Branch Predictors
The last improvement to the front end has to do with the branch predictors. The efficiency of branch prediction algorithms becomes crucial in architectures that need high levels of instruction parallelism. A branch breaks the parallelism because it necessitates waiting for the result of a preceding instruction before execution of the flow of instructions can be continued. Branch prediction determines whether or not a branch will be taken, and if it is, quickly determines the target address for continuing execution. No complicated techniques are needed to do this; all that’s needed is an array of branches—the Branch Target Buffer (BTB)—that stores the results of the branches as execution progresses (Taken or Not Taken and target address) and an algorithm for determining the result of the next branch.

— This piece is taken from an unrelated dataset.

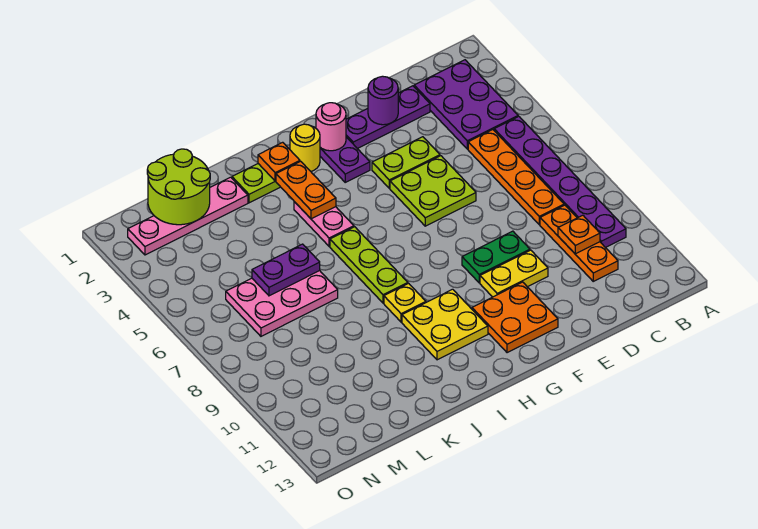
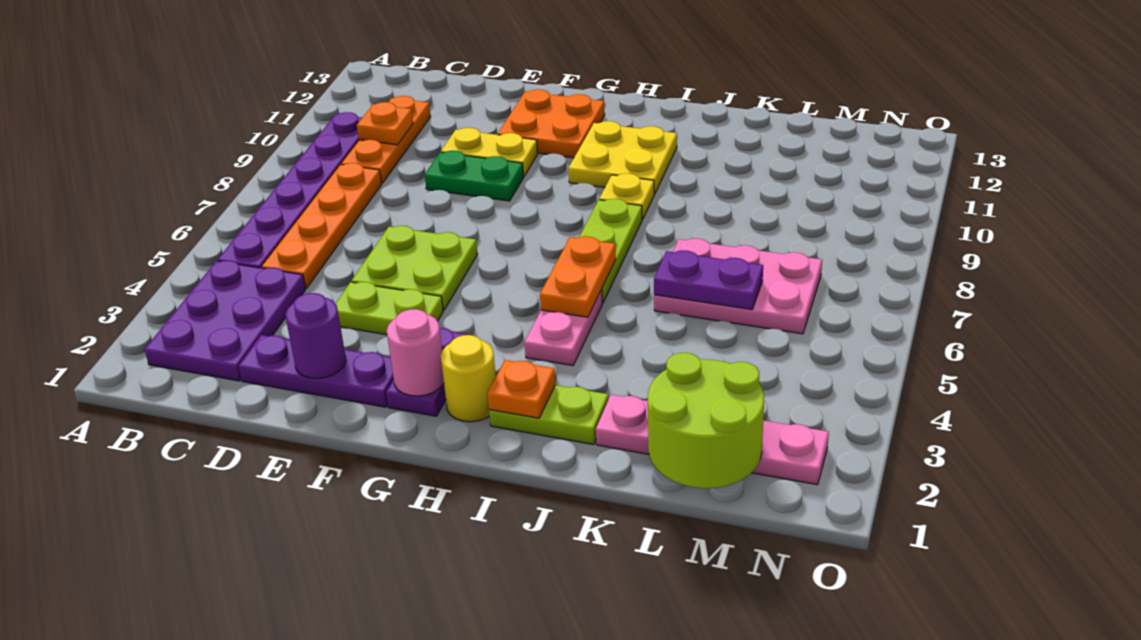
orange plate I3:I4 level 2 -> orange plate I5:I6 level 2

Intel hasn’t provided details on the algorithm used for their new predictors, but it is known that they are now two-level predictors. the first level is unchanged from the Conroe architecture, but a new level with slower access that can store more branch history has been added. According to Intel, this configuration improves branch prediction for certain applications that use large volumes of code, such as databases—more evidence of Nehalem’s server orientation. Another improvement is to the Return Stack Buffer, which stores the return addresses of functions when they’re called. In certain cases this buffer can overflow, which could lead to faulty predictions. To limit that possibility, AMD increased its size to 24 entries, whereas with the Nehalem Intel has introduced a renaming system for this buffer.